> **Activity**: Starting with the line that holds "thumb tip: (564, 832)" and stopping after the line that holds "thumb mcp: (103, 85)", repeat the lines below word for word, without the pictures.

─── Source records

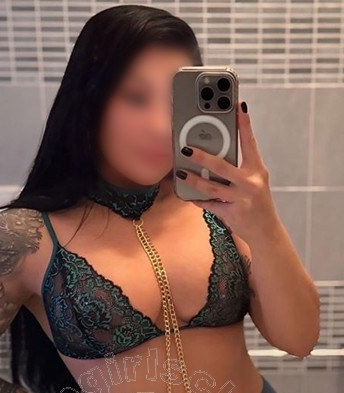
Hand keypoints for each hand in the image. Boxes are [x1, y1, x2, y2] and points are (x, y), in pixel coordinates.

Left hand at [177, 100, 280, 244]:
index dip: (244, 123)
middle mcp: (250, 183)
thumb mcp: (254, 182)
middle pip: (222, 166)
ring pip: (211, 187)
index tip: (237, 105)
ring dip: (194, 179)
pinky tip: (187, 194)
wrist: (266, 232)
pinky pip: (209, 205)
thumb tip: (213, 155)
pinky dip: (197, 199)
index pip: (250, 143)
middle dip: (202, 157)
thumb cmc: (257, 203)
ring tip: (181, 172)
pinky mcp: (231, 214)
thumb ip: (238, 169)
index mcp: (257, 170)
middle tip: (186, 148)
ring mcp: (240, 199)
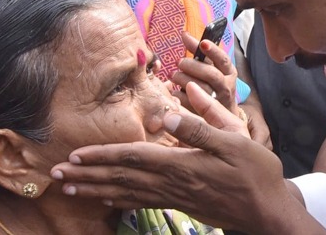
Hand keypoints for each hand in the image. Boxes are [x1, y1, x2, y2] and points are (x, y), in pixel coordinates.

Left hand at [49, 87, 295, 231]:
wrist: (270, 213)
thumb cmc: (256, 174)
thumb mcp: (235, 142)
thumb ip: (200, 125)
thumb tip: (168, 111)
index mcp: (180, 164)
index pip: (132, 158)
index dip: (102, 156)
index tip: (75, 156)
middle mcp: (170, 183)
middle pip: (120, 178)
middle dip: (86, 175)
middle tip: (54, 176)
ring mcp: (173, 196)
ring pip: (125, 193)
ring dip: (94, 189)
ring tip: (67, 190)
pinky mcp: (178, 203)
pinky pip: (140, 202)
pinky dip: (118, 200)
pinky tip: (103, 200)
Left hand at [171, 31, 238, 115]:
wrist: (223, 115)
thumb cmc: (213, 83)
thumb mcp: (211, 67)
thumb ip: (199, 52)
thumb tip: (184, 34)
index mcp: (228, 72)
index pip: (223, 59)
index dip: (213, 51)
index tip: (203, 43)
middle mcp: (226, 87)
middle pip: (211, 74)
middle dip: (193, 66)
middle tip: (179, 62)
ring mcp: (218, 102)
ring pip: (201, 89)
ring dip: (183, 79)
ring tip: (173, 75)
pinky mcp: (207, 115)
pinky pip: (191, 104)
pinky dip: (180, 95)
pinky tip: (173, 90)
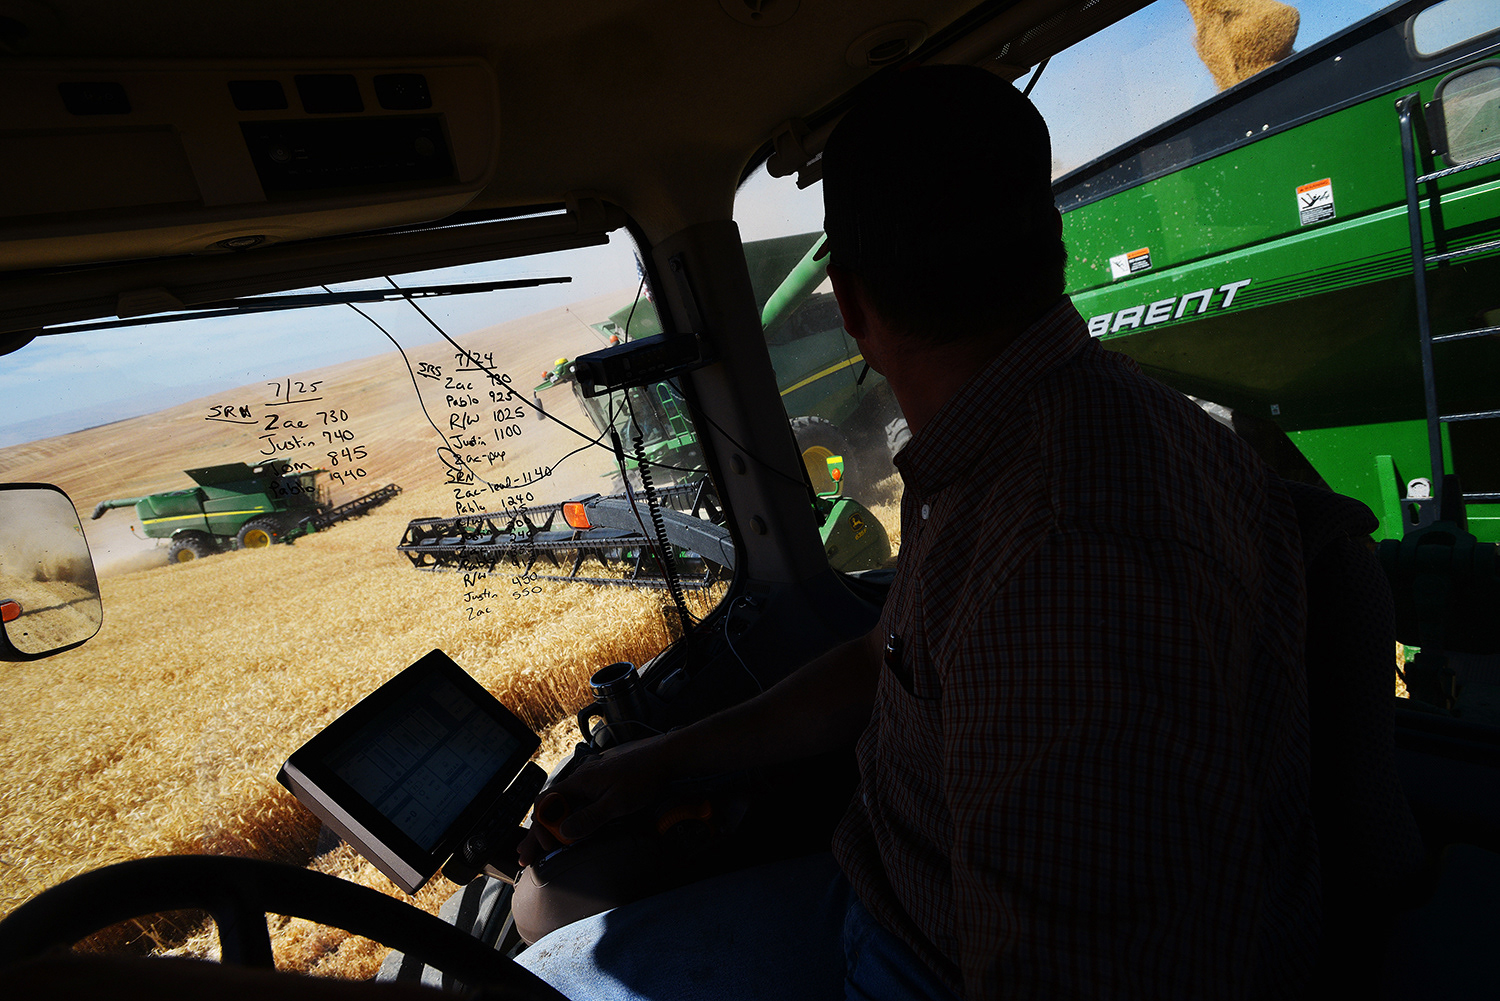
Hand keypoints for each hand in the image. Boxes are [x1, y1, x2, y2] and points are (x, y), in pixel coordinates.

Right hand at [517, 734, 674, 866]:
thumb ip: (589, 818)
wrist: (662, 758)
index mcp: (579, 782)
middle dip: (536, 832)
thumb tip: (564, 832)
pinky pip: (574, 802)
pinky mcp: (598, 784)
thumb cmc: (642, 777)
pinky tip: (564, 826)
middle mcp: (579, 780)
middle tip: (525, 856)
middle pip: (549, 807)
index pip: (546, 804)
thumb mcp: (616, 803)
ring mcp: (588, 782)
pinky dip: (564, 817)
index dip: (540, 827)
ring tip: (540, 845)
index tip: (544, 845)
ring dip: (549, 826)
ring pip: (561, 805)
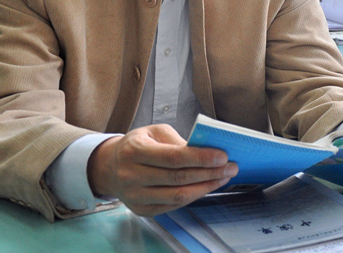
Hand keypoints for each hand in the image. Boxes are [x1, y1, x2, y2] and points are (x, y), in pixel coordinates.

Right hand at [87, 124, 238, 215]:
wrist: (111, 167)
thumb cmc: (138, 145)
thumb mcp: (154, 132)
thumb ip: (178, 140)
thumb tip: (206, 149)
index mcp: (134, 151)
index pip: (173, 157)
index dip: (200, 157)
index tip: (222, 156)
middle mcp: (131, 175)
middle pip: (178, 177)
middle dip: (210, 172)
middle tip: (231, 166)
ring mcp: (136, 196)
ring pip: (178, 196)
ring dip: (206, 187)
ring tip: (224, 177)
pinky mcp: (142, 210)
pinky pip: (174, 205)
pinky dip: (195, 195)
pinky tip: (208, 186)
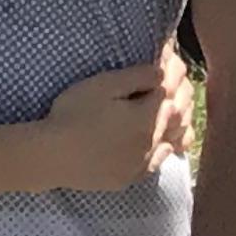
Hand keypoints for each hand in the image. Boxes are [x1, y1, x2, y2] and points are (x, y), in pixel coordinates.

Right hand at [39, 39, 194, 191]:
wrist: (53, 155)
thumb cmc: (75, 113)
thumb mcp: (103, 85)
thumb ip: (136, 78)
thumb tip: (161, 73)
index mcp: (145, 117)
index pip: (169, 90)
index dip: (173, 72)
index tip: (171, 58)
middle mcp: (150, 142)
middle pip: (176, 115)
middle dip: (181, 93)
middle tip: (179, 78)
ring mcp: (141, 163)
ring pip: (173, 141)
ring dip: (180, 121)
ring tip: (179, 106)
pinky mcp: (131, 177)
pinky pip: (159, 162)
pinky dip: (169, 148)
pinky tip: (169, 143)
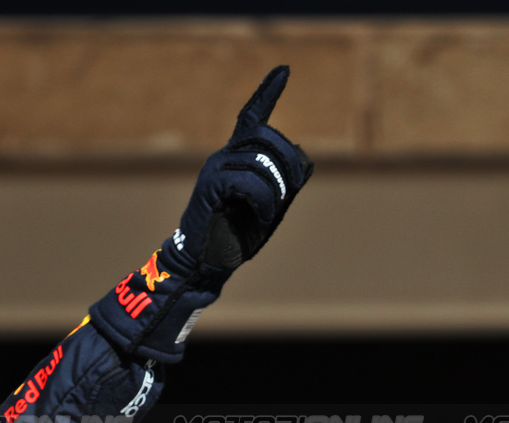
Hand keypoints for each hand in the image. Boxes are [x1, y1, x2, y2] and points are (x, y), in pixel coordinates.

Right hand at [88, 66, 312, 362]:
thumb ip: (285, 184)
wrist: (205, 265)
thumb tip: (303, 160)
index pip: (252, 117)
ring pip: (262, 162)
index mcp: (237, 159)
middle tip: (286, 197)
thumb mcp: (270, 208)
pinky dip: (263, 202)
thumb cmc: (234, 239)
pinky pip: (249, 181)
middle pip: (269, 137)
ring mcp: (215, 168)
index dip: (267, 92)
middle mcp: (224, 156)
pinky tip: (258, 217)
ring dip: (275, 192)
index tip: (283, 70)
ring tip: (266, 214)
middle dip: (289, 165)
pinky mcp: (210, 185)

──────

> **Answer below**:
thumb tip: (564, 832)
pinky pip: (574, 802)
pinky mcp: (598, 784)
thumb cmc: (642, 777)
pinky tip: (564, 826)
middle mcp: (579, 780)
middle tip: (525, 856)
middle pip: (549, 807)
index pip: (546, 804)
thumb mcp: (616, 803)
ring mcp: (588, 782)
pinky dip: (564, 817)
index dip: (540, 827)
ring tip: (540, 845)
index tip: (544, 845)
ring dip: (549, 826)
ring pip: (561, 805)
Hand keypoints for each hand in the image. Boxes are [x1, y1, x2, y2] and points are (x, y), in pixel coordinates.

Right hand at [87, 124, 238, 215]:
wrist: (111, 167)
thumb cmc: (138, 145)
thumb mcp: (154, 132)
thumb ip: (178, 140)
thumb tip: (206, 149)
index mcp: (134, 151)
index pip: (173, 157)
index dip: (200, 157)
index tip: (222, 156)
middle mcp: (131, 175)
middle pip: (178, 177)
middle dip: (210, 172)
middle tip: (231, 166)
ring mcp: (136, 196)
ring pip: (178, 196)
ring dip: (206, 187)
ring tip: (224, 177)
pinky mcp: (142, 210)
pinky pip: (174, 205)
pinky dip: (195, 195)
pinky tip: (208, 186)
Hand keypoints for each hand in the image. Boxes are [x1, y1, x2, y2] and points are (x, y), in pixel coordinates.

Right hand at [39, 39, 194, 191]:
wrist: (53, 155)
thumb cmc: (75, 113)
thumb mcp: (103, 85)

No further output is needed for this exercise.